Whether you plan to spend a good chunk of your vacation trying your luck at the Hippodrome’s slots machines or indeed if you’re up for a casino-themed getaway to Las Vegas, casinos form a big part of many travellers’ itineraries. The main draw undoubtedly remains the gambling aspect of a casino, but the quintessential casino offers much more than slots machines and tables. In fact, entire industries have developed around casinos, such as budget travel and luxury shuttle services, city tours and sightseeing excursions, theme parks, dining, and accommodation (particularly luxury hotels).
We’ve witnessed one or two partial and full global financial crises in our lifetime, the most notable of which was perhaps the recession around 2008/2009, but what would a full-scale global financial crisis akin to the 1929 Great Depression mean for the casino and gambling industry?
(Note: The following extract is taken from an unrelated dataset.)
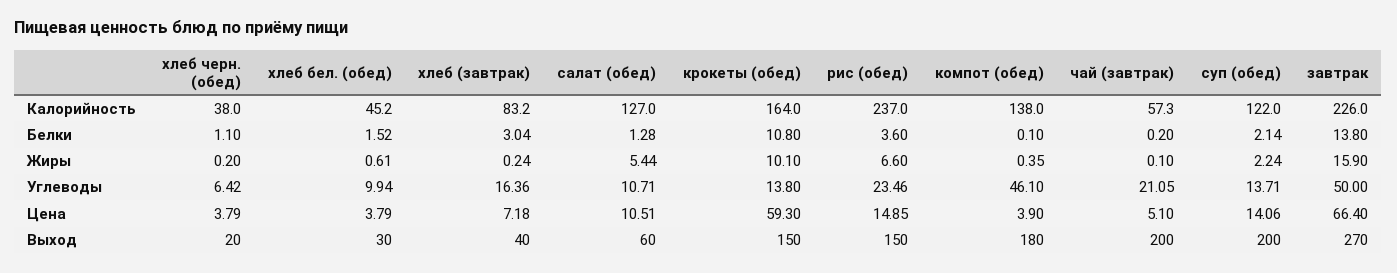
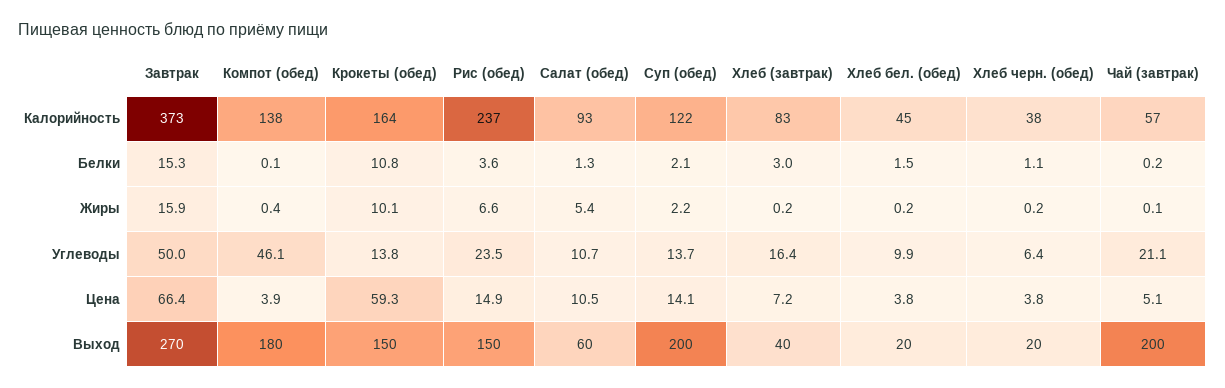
салат (обед), Калорийность: 127 -> 93
завтрак, Калорийность: 226 -> 373
завтрак, Белки: 13.8 -> 15.3
хлеб бел. (обед), Жиры: 0.61 -> 0.2
хлеб бел. (обед), Выход: 30 -> 20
What would it mean for the entire travel and tourism industry in general?
An Initial Spike in Business
It would probably take quite a while for the full effects of a financial crisis to completely sink in, particularly because financial crises eventually come to an end and then it’s business as usual. Casinos form part of an industry which is usually one of the last to be hit by the effects of a recession, often witnessing a spike in business as a result of the allure of quick and easy money.
Going Fully Online
Perhaps that part of the casino and hospitality industry that would suffer the most in the midst of a global financial crisis is its hospitality leg. Playing online bingo, online slots, online tables and gambling online in a number of other ways is already a widespread practice and perhaps one which would take full-effect if the next financial crisis lasted very long. That would probably result in traditional brick-and-mortar casinos losing the business that comes through their hotels and restaurants, but the very idea of gambling and casinos will likely be around for as long as trade, commerce, money and currencies exist.
Re-Activating Survivalist Mode
If you are indeed worried about the direction of the economy heading towards the mother of all recessions, particularly with regards to the implications it’ll have on your ability to continue pursuing your passion for travelling, a quick look at history will put your mind at ease. Man’s desire to explore the world, cross oceans, trade and discover faraway places and cultures was just as strong as it is now, long before we had the luxury of jumping onto a plane and landing at our destinations within a few hours. Sure, it might take a little bit longer to get to your destinations and it might take a little more of a creative approach to fund your travels, but there is nothing in this world which can kill that wanderlust travellers have brewing inside of them. If you can recall anytime in your life when you scored a free lift as a hitchhiker or some generous local in a faraway place set out an extra place at the dinner table for you, you’ll very quickly realise that travelling will always be an option, regardless of any financial crisis.